CIPA-DT

Prince Albert, Saskatchewan; Canada;
- Channels: Digital: 9 (VHF); Virtual: 9;
- Branding: CTV Prince Albert (general); CTV News Prince Albert (local newscasts);

Programming
- Affiliations: CTV

Ownership
- Owner: Bell Media Inc.

History
- First air date: January 12, 1987
- Former call signs: CIPA-TV (1987–2023)
- Former channel numbers: Analog: 9 (VHF, 1987–2023)
- Call sign meaning: CI Prince Albert

Technical information
- Licensing authority: CRTC
- ERP: 11 kW
- HAAT: 212 m (696 ft)
- Transmitter coordinates: 53°3′27″N 105°50′31.2″W﻿ / ﻿53.05750°N 105.842000°W

Links
- Website: CTV Prince Albert; CTV Saskatoon;

= CIPA-DT =

Television station in Prince Albert, Saskatchewan

CIPA-DT (channel 9, cable channel 8) is a television station in Prince Albert, Saskatchewan, Canada, owned and operated by the CTV Television Network, a division of Bell Media. The station's studios are located at the corner of 6th Avenue East & 28th Street East (in the Carlton Court Shopping Centre) in Prince Albert, with transmitter between Louis Riel Trail/Highway 11 and Highway 2, south-southwest of the city.

CIPA-DT operates as a semi-satellite of CFQC-DT in Saskatoon, running the same programming as that station at all times (except for certain commercials and a separate 5 p.m. newscast).

==History==
CIPA began transmission on January 12, 1987. In 2002, CTV parent company Bell Globemedia (now Bell Media) sold CIPA's former CBC-affiliated twinstick sister station, CKBI-TV, to the CBC, which then made CKBI a rebroadcaster of CBKST in Saskatoon. CBC shut down the transmitter in 2012, leaving CIPA as the only over-the-air television station in Prince Albert.

In November 2023, the station launched its digital signal.

==News programming==

CIPA's former logo (1998–2001)

CIPA has made several attempts at local newscasts over the years. However, due to recent cutbacks, as of February 12, 2024, its only local newscast is CTV News at Five. The newscast is presented by Chantel Saunders from the CTV Saskatoon studios, with reporters filing stories from Prince Albert.
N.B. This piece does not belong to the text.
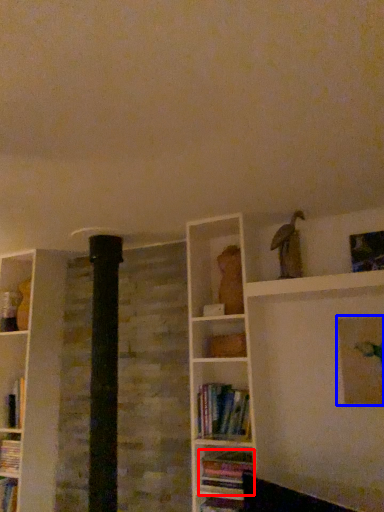
Question: Which object appears closest to the camera in this image, book (highlighted by a red box) or picture frame (highlighted by a blue box)?

Choices:
 (A) book
 (B) picture frame

Answer: (B)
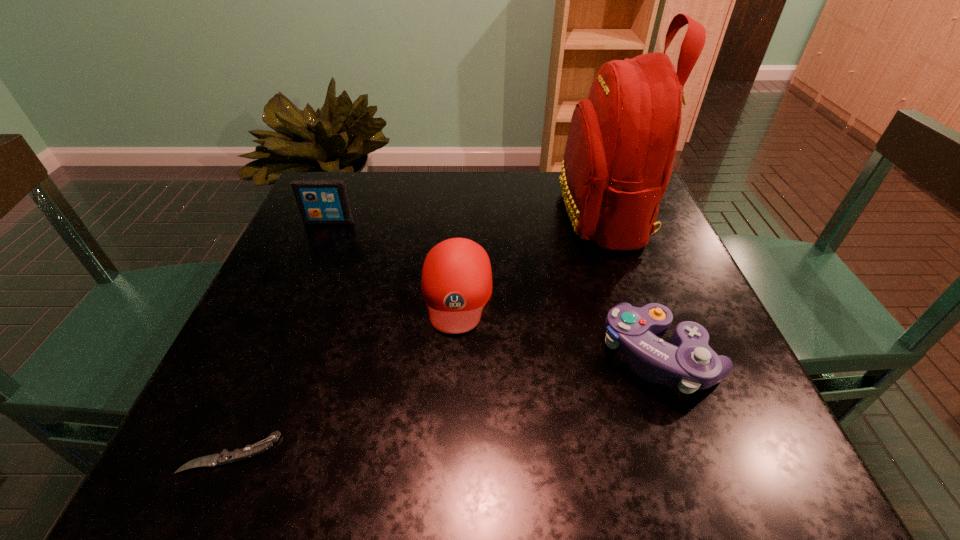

It otherwise simulcasts CTV Saskatoon's 6 p.m. newscast, as well as the provincial newscasts in the morning and at 11:30 p.m. that originate from CTV Regina.

==Former transmitters==
- CIPA-TV-1 Alticane
- CIPA-TV-2 Big River (Note: CIPA-TV-2 was among a long list of CTV rebroadcasters nationwide to have shut down on or before August 31, 2009, as part of a political dispute with Canadian authorities on paid fee-for-carriage requirements for cable television operators. A subsequent change in ownership assigned full control of CTVglobemedia to Bell Canada; as of 2011, these transmitters remained in normal licensed broadcast operation.)
- CKBQ-TV Melfort
- CKBQ-TV-1 Nipawin

- Notes

On February 11, 2016, Bell Media applied for its regular license renewals, which included applications to delete a long list of transmitters, including CIPA-TV-1, CIPA-TV-2, CKBQ-TV and CKBQ-TV-1. Bell Media's rationale for deleting these analog repeaters is below:

"We are electing to delete these analog transmitters from the main licence with which they are associated. These analog transmitters generate no incremental revenue, attract little to no viewership given the growth of BDU or DTH subscriptions and are costly to maintain, repair or replace. In addition, none of the highlighted transmitters offer any programming that differs from the main channels. The Commission has determined that broadcasters may elect to shut down transmitters but will lose certain regulatory privileges (distribution on the basic service, the ability to request simultaneous substitution) as noted in Broadcasting Regulatory Policy CRTC 2015-24, Over-the-air transmission of television signals and local programming. We are fully aware of the loss of these regulatory privileges as a result of any transmitter shutdown."

At the same time, Bell Media applied to convert the licenses of CTV 2 Atlantic (formerly ASN) and CTV 2 Alberta (formerly ACCESS) from satellite-to-cable undertakings into television stations without transmitters (similar to cable-only network affiliates in the United States), and to reduce the level of educational content on CTV2 Alberta.